Mierda. Eso era exactamente lo que quería hacerle, pero ¡diablos! Tenía que contenerme. Mi mirada cayó en sus labios, estaba mordiendo con fuerza el inferior. Esos labios muy besables. ¿Cómo se sentiría besar, morder y chuparlos?
-Por favor...- La palabra escapó de sus labios mientras abría los ojos, dejándolos encontrarse con los míos.
-Por favor, vete por ahora. No estoy... No estoy en mi mejor estado en este momento- dijo, su voz sonando cerca de un gemido.
¡Cielos, sálvame! Ya estaba completamente excitado por lo que estaba sucediendo.
-¿Qué te pasó?- pregunté, tratando de contenerme con fuerza de este deseo que sentía.
-Yo... No sé- cerró los ojos de nuevo.
-Solo siento... Siento como si estuviera en llamas. Necesito desesperadamente correrme de nuevo- sus palabras sonaban como una súplica para mí. Una súplica para que la hiciera correrse.
-Sunshine- la llamé y abrió los ojos de nuevo.
-Yo... Por favor- estaba tan sonrojada.
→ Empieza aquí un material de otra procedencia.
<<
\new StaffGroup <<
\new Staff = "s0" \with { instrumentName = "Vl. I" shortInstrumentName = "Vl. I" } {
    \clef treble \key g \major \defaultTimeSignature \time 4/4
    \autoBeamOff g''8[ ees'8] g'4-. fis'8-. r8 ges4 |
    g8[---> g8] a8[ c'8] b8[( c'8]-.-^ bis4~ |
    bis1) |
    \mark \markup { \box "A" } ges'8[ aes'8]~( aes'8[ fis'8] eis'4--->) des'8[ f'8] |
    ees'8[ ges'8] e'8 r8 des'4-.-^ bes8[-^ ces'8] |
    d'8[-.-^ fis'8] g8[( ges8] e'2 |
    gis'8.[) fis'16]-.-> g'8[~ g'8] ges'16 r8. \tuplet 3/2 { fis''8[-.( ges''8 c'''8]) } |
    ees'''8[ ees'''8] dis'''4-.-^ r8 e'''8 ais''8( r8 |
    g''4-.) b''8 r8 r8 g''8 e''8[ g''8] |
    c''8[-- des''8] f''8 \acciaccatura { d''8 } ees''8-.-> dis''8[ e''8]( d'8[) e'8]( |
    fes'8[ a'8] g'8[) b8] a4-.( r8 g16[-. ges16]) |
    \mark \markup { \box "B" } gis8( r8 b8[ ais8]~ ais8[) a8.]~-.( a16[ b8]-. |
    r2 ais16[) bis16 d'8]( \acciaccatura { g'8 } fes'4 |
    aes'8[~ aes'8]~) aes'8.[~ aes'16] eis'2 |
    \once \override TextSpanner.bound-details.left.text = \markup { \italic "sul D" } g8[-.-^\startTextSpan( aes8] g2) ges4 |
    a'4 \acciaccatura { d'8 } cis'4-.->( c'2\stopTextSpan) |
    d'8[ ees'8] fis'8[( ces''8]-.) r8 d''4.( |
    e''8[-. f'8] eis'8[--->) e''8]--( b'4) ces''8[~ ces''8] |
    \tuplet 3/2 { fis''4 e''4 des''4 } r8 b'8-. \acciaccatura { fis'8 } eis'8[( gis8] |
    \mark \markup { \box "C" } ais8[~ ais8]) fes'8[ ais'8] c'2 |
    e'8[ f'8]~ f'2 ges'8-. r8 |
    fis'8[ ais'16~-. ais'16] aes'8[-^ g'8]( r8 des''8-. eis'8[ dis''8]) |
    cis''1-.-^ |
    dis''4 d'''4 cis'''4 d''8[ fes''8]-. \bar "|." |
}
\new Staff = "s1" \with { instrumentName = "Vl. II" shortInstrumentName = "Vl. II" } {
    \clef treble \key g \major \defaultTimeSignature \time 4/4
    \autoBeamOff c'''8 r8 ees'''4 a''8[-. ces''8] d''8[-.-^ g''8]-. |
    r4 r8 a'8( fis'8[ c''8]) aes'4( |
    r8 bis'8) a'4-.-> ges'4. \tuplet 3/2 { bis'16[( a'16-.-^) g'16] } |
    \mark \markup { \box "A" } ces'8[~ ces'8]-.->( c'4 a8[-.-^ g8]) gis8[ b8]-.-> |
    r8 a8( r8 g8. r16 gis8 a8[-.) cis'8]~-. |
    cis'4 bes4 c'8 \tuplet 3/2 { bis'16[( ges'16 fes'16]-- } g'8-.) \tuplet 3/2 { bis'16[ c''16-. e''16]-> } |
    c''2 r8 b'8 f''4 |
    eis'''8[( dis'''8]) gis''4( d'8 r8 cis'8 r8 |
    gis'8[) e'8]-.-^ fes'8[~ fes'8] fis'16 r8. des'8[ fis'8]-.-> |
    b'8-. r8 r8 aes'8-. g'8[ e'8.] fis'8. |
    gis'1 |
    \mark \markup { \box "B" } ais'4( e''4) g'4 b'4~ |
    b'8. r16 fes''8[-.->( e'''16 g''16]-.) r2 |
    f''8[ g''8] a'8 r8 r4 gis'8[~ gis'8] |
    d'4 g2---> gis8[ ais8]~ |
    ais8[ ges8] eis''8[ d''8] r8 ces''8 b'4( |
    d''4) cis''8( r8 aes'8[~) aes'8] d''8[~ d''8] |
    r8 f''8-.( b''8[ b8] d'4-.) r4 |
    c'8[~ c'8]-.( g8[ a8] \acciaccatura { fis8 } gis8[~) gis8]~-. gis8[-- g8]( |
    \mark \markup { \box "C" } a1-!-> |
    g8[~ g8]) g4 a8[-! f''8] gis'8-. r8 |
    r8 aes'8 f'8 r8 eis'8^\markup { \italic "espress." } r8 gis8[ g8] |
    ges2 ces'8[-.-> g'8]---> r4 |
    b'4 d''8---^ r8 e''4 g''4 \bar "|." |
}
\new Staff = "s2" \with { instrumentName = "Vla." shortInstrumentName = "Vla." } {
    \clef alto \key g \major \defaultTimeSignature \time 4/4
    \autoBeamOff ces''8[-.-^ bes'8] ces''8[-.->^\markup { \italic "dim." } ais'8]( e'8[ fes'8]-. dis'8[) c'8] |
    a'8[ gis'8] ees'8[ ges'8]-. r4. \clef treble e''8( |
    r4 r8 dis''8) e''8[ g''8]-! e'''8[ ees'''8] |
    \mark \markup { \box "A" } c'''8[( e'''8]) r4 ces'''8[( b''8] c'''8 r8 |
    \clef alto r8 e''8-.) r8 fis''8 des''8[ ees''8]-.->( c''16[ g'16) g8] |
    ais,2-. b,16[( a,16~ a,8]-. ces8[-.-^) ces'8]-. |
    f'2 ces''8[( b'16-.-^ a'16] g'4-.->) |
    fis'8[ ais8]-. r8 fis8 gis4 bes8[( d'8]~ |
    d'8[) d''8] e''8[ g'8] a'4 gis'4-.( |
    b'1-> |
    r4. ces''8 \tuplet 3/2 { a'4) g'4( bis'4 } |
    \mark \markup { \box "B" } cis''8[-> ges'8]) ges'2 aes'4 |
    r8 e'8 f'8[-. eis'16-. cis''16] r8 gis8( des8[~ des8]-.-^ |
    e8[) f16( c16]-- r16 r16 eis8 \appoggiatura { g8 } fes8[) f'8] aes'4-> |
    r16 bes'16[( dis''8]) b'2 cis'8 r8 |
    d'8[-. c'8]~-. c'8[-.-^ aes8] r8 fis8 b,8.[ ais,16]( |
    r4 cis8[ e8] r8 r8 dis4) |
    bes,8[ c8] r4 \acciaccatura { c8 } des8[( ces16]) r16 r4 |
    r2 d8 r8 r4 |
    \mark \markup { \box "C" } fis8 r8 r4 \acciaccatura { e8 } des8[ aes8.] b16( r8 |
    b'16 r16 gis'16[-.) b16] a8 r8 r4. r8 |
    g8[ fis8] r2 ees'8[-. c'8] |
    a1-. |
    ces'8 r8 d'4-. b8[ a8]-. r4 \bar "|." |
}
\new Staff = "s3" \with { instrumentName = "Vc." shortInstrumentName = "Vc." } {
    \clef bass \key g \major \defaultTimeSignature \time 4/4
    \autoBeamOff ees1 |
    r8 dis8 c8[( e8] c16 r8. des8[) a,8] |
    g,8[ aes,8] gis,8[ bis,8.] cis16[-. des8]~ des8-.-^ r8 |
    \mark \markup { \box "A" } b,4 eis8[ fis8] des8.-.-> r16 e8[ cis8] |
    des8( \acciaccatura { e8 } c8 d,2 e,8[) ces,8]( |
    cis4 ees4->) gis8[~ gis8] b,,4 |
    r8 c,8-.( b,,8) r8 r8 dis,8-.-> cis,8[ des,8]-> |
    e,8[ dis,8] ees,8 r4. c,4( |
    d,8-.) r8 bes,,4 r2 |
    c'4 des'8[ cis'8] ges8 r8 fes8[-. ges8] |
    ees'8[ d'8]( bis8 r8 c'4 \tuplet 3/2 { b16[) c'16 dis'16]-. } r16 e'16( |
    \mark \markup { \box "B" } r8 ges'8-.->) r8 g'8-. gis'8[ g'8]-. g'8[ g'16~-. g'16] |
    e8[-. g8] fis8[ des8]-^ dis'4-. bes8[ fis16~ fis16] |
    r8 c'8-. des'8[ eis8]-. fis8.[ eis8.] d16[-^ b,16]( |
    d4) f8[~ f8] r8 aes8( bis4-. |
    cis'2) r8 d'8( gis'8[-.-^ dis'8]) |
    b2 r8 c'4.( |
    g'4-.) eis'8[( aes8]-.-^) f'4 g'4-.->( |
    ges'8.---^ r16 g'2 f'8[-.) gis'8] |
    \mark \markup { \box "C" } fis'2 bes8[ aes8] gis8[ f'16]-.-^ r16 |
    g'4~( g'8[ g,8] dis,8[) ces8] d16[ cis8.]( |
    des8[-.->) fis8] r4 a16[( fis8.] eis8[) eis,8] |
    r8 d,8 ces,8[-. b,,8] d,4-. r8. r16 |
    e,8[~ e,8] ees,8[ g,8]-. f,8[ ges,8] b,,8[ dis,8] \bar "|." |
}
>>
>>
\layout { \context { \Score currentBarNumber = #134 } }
Tan linda y a la vez tan jodidamente sexy.
-Te ayudaré- las palabras salieron de mi boca ansiosamente.
-Ayudar... ¿Ayudarme?- me dejé caer en su cama, sentándome a su lado y acercándola a mí.
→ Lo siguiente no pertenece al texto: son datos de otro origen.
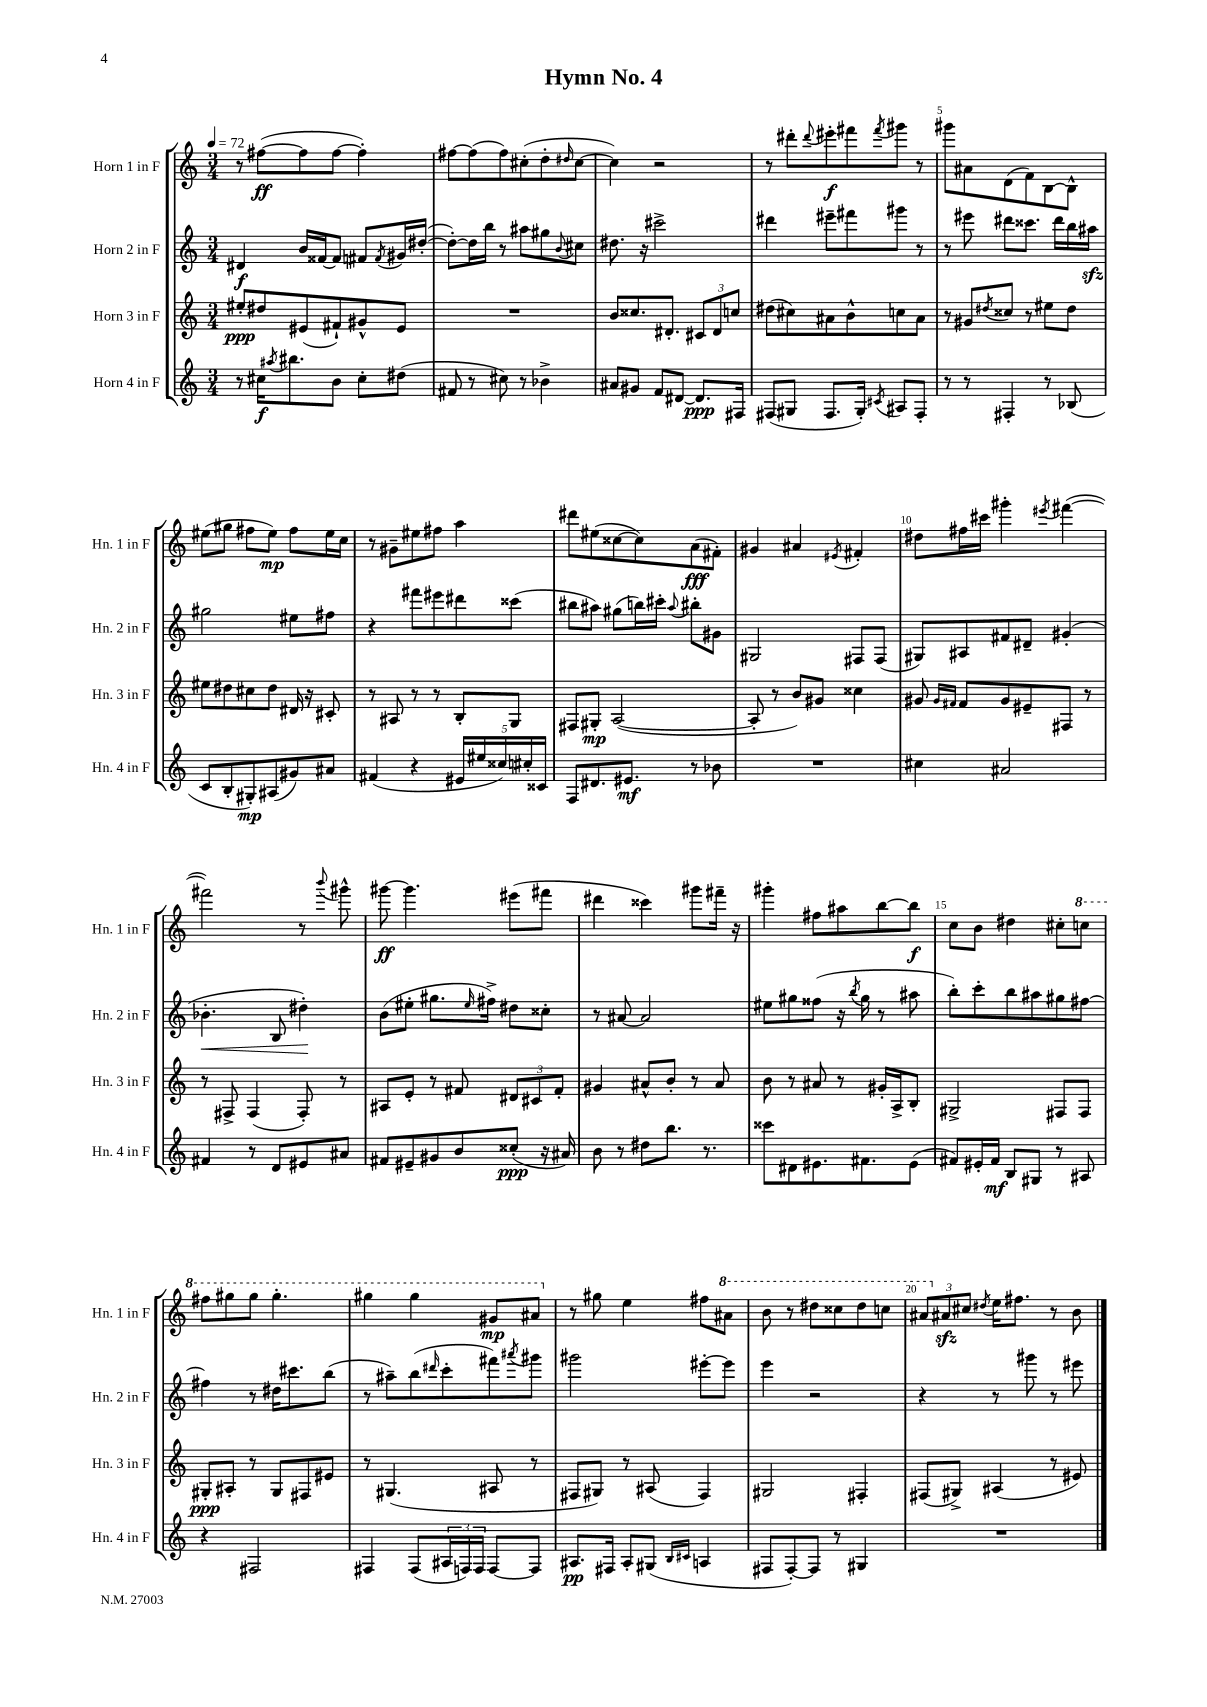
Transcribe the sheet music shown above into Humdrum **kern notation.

Un poco de movimiento aquí y allá y pronto la tenía posicionada en mis brazos, su cabeza descansaba en mi pecho. Alcancé el borde de las sábanas que aún la cubrían.
-¿Estás... Estás seguro de esto?- me preguntó suavemente, sus ojos evitando tímidamente los míos.
¡Mierda! Literalmente podría correrme por sus expresiones.
-Solo voy a ayudarte a aliviar, confía en mí. Y cuando todo esté hecho, nunca hablaremos de esta noche.
-Entonces... Entonces, por favor, ayúdame- un pequeño y necesitado gemido salió de sus labios mientras soltaba su agarre de las sábanas y yo las arrancaba de su cuerpo.
Era la perfección. Mucha gente dice que la perfección no existe, pero si la perfección no existiera, ¿qué demonios estaba mirando?
El cuerpo de Rosaline era perfecto.
Comencé el viaje de mis manos desde su cuello, envolviendo suavemente mi mano alrededor de él y luego dejando que mi mano bajara más. En otro mundo donde no sería su tío adoptivo, habría apretado mi mano alrededor de su cuello con más fuerza.
Sentí que temblaba cuando mi mano llegó a su pecho. Ella tenía la mirada baja mientras palpaba su pecho, sintiéndola en mis manos.
Su pecho era tan suave que quería voltearla y enterrar mi rostro en ellos, pero de nuevo, me contuve.
El objetivo era aliviarla de la excitación en ella, ¿verdad? Y ese era el único objetivo.
Palpé el otro pecho, dándole un apretón y escuché un gemido ahogado de Rosaline.
-Quita tus manos de tu boca. Ahora.- No pude evitar ordenar eso y Rosaline obedeció rápidamente, soltando su mano de su boca.
Sus pezones rosados estaban duros y se sentían calientes contra la carne de mi dedo mientras los sentía ligeramente antes de rodar mi pulgar sobre ellos.
Rosaline se estremeció en mi agarre.
-Oh mierda- gimió.
Retiré mi mano izquierda de su pecho izquierdo y la acerqué a sus labios.